Caution, not capitulation The markets took the December FOMC dot plot as proof the Federal Reserve capitulated to their expectations for at least five rate cuts in 2024. In contrast, we take Chair Jerome Powell’s word “cautiously” at face value and anticipate only 75 basis points of easing in the back half of the year. We just don’t see inflation declining enough to satisfy policymakers, especially as energy prices have accounted for much of the decrease. Officials have not put the cautionary tale of the 1970s back on the shelf. If PCE/CPI are stubborn or surprise to the upside, the Fed likely will return to its “higher for longer” stance. This scenario would keep cash attractive, even as some investors extend duration to other asset classes.
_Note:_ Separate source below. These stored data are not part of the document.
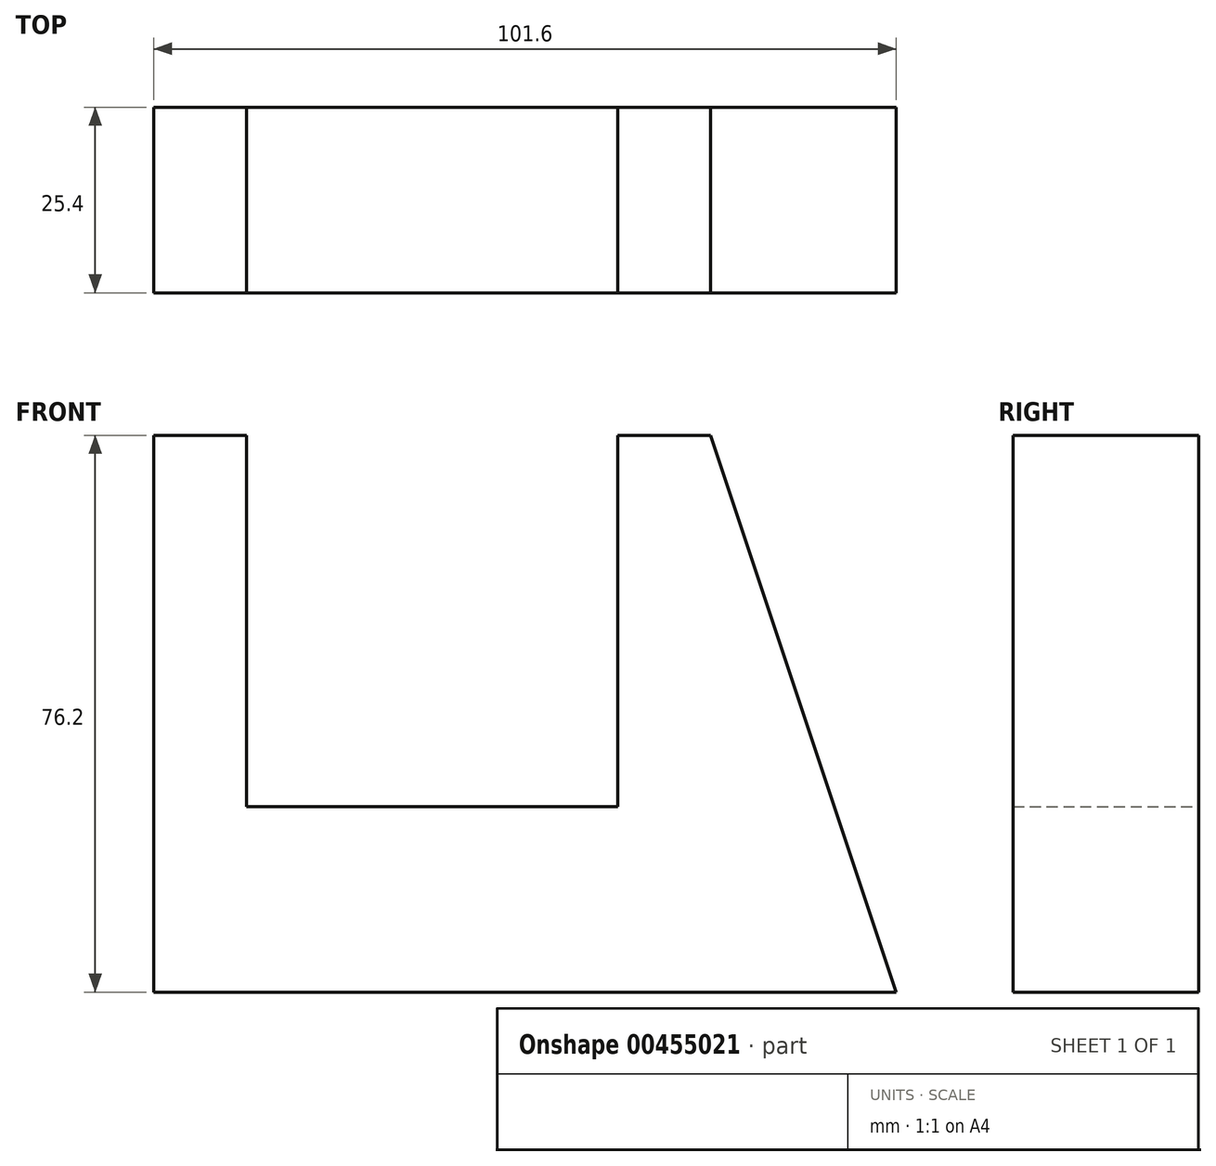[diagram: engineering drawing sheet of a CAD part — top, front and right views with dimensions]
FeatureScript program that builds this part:
annotation { "Feature Type Name" : "Feature", "Feature Type Description" : "" }
export const myFeature = defineFeature(function(context is Context, id is Id, definition is map)
    precondition{}
    {
        {
            var Q0;
            Q0=qCreatedBy(makeId("Front.planeOp"),FACE);
            var sketch = newSketch(context, id + "F0", { "sketchPlane" : qUnion([Q0])});
            skLineSegment(sketch, "E0", {"start": v(59.67, 0) * mm, "end": v(-16.53, 0) * mm});
            skLineSegment(sketch, "E1", {"start": v(-16.53, 0) * mm, "end": v(-16.53, 76.2) * mm});
            skLineSegment(sketch, "E2", {"start": v(-16.53, 76.2) * mm, "end": v(-3.83, 76.2) * mm});
            skLineSegment(sketch, "E3", {"start": v(-3.83, 76.2) * mm, "end": v(-3.83, 25.4) * mm});
            skLineSegment(sketch, "E4", {"start": v(-3.83, 25.4) * mm, "end": v(46.97, 25.4) * mm});
            skLineSegment(sketch, "E5", {"start": v(46.97, 25.4) * mm, "end": v(46.97, 76.2) * mm});
            skLineSegment(sketch, "E6", {"start": v(46.97, 76.2) * mm, "end": v(59.67, 76.2) * mm});
            skLineSegment(sketch, "E7", {"start": v(59.67, 76.2) * mm, "end": v(85.07, 0) * mm});
            skLineSegment(sketch, "E8", {"start": v(85.07, 0) * mm, "end": v(59.67, 0) * mm});
            skSolve(sketch);
        }
        {
            var Q0;
            Q0 = qSketchRegion(id + "F0", true);
            extrude(context, id + "F1", {"entities" : qUnion([Q0]), "depth" : 25.4 * mm, "offsetDistance" : 25.4 * mm});
        }
    });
Most liquidity products should continue to mirror the target range. You might think clients will exit the broad sector as yields fall. But past instances of policy easing actually have led to asset inflows as yields declined slower than other cash options and direct securities. That’s not assured, of course, but we can guarantee 2024 will have an abundance of intrigue.
Global policymakers push back Many of the world’s central banks face similar market calls for easing, in part because they typically follow in the Fed’s footsteps. Most also are struggling to convince traders and investors they are in no hurry to cut rates. The banks of Europe, England, Australia and Canada, among others, are not ready to declare victory over inflation even in the face of potential recessions. Excepting the perma-doves in the Bank of Japan, the tension between expectations and projections likely will dominate the first half of the year.
Positive response to regulations The remainder of the SEC’s new money market fund rules kick in this year, and the industry has been hard at work creating solutions for clients. The requirement for money funds to hold 30% and 50% in daily and weekly liquidity, respectively, begins April 2; enhanced reporting and accounting start June 11; and the mandatory liquidity fee on institutional prime and institutional municipal funds if net redemptions exceed 5% of the fund’s total net assets (unless the liquidity cost is <0.01% of the value of the shares redeemed) begins Oct. 2. Expect the main players to alter some products and create new ones to continue to provide the benefits liquidity vehicles offer.